The Campo Bahia complex had quiet zones and operative centers. The house in the middle was where players, coaches, and backroom staff met for meals, with tables and benches placed outdoors. In their respective villas, the players had to organize themselves and even do some of the chores, which obviously differed considerably from the typical five-star hotel service. Shouldering this kind of responsibility prevents you from getting into a rut, from succumbing to monotony. Also, over the last few years, we’ve extended the travel options for the players’ friends and family. Their partners, children, parents, and friends came to visit at Campo Bahia, and that created a great kind of family atmosphere. I think the players could use their time off in the best possible way.

While Löw and Bierhoff were initially worried by the resort's small size, the team's psychologist believed that forcing players to live together in close proximity would ultimately build a stronger team spirit. Upon this recommendation, players were assigned to four bungalows, and housemates were deliberately chosen to prevent the formation of cliques. For example, two players for the Bundesliga club Bayern Munich were grouped with a member of rival clubs Borussia Dortmund and Schalke 04. Additionally, room televisions were limited to Germany's two main public broadcasting channels, encouraging players to relax outdoors and engage in social activities.
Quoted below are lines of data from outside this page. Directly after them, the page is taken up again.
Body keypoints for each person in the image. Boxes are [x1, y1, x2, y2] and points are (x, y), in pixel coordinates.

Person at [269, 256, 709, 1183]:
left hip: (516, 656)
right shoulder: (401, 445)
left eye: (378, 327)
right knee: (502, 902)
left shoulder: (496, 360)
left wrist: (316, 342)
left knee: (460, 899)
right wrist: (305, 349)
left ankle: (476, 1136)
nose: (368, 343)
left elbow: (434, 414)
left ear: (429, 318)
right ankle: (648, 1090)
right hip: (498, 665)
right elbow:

German players noted that the openness of the resort and its central complex allowed players to interact regularly, spend time with one another, and grow closer. One player said, “We are incredibly happy that we have had these facilities. We have developed a team spirit that has been very good for us. It’s been perfect.”58 Bierhoff added, “Working. Relaxing. Spending time together. And leaving people enough breathing space. Campo Bahia was perfect and met many of the requirements of a modern working environment.”